▶ [WHAT TO PRODUCE] Please reproduce word for word the lines beginning with the line that contains "Each image here" and running through the line that contains "0.052015, 0.985116, -0.761132]]", both ends included.

[PROVIDED ENTRIES Boundary: Start]

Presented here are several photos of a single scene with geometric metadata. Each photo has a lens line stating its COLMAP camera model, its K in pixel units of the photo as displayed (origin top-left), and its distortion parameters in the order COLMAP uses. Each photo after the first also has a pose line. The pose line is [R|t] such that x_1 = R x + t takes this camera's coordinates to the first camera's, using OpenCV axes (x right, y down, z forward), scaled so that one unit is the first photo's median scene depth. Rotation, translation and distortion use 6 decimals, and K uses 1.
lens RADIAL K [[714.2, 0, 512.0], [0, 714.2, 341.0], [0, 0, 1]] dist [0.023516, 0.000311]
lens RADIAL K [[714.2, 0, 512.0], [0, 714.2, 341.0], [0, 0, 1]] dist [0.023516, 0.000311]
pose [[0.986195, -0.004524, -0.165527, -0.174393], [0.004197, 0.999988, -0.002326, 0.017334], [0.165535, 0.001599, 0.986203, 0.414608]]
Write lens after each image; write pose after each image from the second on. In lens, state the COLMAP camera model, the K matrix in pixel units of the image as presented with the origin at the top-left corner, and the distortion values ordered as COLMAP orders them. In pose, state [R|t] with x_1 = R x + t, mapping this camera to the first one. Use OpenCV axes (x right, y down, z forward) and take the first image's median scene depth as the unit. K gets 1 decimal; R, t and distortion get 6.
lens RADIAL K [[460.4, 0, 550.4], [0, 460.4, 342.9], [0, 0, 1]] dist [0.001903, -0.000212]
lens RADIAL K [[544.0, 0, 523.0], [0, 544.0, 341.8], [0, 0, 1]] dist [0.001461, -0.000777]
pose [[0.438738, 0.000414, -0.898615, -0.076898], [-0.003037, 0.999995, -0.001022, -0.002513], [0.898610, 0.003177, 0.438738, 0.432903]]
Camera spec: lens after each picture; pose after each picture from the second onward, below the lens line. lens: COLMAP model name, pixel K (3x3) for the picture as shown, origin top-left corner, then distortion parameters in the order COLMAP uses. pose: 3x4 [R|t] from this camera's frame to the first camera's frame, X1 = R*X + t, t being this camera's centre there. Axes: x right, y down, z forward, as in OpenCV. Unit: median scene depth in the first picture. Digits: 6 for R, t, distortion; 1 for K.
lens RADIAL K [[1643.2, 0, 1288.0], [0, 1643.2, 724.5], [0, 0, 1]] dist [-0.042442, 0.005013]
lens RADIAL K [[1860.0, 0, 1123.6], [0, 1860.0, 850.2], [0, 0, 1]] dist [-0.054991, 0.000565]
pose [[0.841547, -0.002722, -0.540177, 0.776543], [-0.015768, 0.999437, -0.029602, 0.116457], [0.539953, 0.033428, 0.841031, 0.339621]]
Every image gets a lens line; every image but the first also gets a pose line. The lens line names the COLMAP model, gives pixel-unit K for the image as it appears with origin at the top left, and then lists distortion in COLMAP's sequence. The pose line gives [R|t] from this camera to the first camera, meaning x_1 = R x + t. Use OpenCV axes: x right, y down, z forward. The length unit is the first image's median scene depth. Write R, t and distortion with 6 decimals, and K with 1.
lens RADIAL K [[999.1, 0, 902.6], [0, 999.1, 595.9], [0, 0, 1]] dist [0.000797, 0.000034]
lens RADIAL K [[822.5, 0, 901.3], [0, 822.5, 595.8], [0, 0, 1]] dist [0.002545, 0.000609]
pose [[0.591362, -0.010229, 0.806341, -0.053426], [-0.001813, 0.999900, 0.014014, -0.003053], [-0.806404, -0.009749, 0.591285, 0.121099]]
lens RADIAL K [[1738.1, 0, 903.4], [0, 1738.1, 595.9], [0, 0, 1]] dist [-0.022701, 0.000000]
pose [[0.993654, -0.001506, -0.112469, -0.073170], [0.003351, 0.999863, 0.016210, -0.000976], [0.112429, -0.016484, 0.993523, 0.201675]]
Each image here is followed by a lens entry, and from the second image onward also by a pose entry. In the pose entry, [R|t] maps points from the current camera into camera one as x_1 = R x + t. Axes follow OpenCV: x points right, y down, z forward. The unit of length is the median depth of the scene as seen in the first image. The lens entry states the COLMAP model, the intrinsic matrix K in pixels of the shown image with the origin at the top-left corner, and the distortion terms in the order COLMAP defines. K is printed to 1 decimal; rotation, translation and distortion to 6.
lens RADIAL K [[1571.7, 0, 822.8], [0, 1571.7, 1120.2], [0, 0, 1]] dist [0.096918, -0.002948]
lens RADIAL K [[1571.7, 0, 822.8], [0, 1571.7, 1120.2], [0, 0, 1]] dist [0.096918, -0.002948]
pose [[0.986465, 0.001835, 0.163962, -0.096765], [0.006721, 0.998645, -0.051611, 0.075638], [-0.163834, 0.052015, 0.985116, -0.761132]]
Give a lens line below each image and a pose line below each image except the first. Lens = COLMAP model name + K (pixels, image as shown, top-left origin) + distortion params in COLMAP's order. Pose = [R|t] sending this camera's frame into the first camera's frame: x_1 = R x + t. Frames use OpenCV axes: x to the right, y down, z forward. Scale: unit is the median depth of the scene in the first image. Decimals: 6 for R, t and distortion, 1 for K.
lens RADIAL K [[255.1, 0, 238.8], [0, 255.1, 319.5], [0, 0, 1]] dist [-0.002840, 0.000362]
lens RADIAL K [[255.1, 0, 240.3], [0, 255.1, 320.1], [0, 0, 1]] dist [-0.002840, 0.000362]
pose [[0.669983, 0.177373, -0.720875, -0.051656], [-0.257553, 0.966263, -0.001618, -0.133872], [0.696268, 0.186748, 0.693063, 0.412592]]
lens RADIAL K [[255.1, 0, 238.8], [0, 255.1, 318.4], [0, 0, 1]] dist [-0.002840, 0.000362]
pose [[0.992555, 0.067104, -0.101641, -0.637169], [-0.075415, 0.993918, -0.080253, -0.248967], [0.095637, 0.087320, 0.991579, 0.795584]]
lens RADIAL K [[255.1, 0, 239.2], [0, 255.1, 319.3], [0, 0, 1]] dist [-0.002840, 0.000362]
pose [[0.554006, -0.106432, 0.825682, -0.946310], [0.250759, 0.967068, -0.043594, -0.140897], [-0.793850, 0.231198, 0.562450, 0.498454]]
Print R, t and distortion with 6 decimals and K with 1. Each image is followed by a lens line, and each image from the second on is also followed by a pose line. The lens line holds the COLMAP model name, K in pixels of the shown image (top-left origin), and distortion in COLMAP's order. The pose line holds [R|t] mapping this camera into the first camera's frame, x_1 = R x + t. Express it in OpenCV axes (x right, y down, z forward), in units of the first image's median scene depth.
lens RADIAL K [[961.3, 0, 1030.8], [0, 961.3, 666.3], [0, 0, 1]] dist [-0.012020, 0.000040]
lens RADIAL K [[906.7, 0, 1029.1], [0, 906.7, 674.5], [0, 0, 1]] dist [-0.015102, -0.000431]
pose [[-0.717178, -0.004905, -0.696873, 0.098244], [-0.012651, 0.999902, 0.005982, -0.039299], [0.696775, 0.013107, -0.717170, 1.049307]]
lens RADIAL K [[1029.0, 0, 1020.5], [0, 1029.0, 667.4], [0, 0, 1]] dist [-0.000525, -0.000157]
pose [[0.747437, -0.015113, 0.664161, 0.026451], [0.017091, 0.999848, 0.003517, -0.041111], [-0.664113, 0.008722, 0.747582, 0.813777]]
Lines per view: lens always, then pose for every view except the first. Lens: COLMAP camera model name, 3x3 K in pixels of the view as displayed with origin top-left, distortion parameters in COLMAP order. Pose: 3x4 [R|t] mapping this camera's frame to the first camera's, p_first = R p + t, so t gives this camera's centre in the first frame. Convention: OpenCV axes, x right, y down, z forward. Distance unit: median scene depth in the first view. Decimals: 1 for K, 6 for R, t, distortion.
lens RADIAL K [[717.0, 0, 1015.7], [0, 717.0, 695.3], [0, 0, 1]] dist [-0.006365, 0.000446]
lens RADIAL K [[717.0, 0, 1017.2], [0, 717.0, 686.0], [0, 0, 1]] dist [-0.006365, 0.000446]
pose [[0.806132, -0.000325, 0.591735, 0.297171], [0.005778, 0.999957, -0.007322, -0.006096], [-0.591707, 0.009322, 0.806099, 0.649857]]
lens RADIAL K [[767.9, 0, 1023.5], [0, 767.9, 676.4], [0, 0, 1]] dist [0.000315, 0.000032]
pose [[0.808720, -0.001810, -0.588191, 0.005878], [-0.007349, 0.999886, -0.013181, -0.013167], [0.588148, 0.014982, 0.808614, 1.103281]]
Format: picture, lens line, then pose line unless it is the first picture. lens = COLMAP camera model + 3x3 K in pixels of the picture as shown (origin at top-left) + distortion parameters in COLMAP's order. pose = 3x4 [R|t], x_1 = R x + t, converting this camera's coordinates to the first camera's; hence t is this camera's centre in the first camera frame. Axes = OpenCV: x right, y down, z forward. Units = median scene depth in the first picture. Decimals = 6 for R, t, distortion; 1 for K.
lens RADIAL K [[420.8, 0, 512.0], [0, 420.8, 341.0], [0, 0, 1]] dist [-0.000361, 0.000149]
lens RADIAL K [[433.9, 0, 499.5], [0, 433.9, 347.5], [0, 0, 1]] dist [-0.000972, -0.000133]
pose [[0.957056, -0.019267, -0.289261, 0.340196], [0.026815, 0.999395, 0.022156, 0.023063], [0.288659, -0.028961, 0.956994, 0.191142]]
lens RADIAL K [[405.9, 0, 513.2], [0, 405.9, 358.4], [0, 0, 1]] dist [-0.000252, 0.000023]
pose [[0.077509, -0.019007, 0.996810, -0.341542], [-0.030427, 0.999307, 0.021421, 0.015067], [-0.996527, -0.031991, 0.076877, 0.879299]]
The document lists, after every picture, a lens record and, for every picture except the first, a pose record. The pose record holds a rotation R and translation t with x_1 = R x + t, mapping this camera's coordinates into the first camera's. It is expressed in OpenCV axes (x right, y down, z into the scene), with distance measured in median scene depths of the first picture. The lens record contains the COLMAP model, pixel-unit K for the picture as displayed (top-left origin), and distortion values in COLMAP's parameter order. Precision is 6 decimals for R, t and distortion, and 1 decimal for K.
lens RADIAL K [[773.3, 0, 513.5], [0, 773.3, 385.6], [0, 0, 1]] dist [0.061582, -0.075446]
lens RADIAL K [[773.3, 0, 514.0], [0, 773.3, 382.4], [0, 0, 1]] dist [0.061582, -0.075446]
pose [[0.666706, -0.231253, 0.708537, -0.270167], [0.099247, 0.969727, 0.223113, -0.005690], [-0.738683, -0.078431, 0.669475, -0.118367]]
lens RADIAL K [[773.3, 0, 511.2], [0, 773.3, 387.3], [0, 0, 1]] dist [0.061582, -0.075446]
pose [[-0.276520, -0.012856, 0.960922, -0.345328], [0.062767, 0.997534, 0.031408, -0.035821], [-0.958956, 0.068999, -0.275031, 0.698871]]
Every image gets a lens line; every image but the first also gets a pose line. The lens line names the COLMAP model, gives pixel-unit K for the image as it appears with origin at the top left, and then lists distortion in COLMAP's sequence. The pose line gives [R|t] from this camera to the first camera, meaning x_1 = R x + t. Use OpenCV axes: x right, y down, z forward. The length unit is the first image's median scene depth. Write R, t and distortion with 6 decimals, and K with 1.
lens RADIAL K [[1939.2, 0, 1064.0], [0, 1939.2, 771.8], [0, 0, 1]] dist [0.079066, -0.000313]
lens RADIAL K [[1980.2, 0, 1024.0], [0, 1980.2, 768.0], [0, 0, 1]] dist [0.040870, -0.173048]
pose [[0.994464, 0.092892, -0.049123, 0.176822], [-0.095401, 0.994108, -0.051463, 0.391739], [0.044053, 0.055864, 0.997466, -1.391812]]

[PROVIDED ENTRIES Boundary: End]

▶ [RESULT OF THE TASK]
Each image here is followed by a lens entry, and from the second image onward also by a pose entry. In the pose entry, [R|t] maps points from the current camera into camera one as x_1 = R x + t. Axes follow OpenCV: x points right, y down, z forward. The unit of length is the median depth of the scene as seen in the first image. The lens entry states the COLMAP model, the intrinsic matrix K in pixels of the shown image with the origin at the top-left corner, and the distortion terms in the order COLMAP defines. K is printed to 1 decimal; rotation, translation and distortion to 6.
lens RADIAL K [[1571.7, 0, 822.8], [0, 1571.7, 1120.2], [0, 0, 1]] dist [0.096918, -0.002948]
lens RADIAL K [[1571.7, 0, 822.8], [0, 1571.7, 1120.2], [0, 0, 1]] dist [0.096918, -0.002948]
pose [[0.986465, 0.001835, 0.163962, -0.096765], [0.006721, 0.998645, -0.051611, 0.075638], [-0.163834, 0.052015, 0.985116, -0.761132]]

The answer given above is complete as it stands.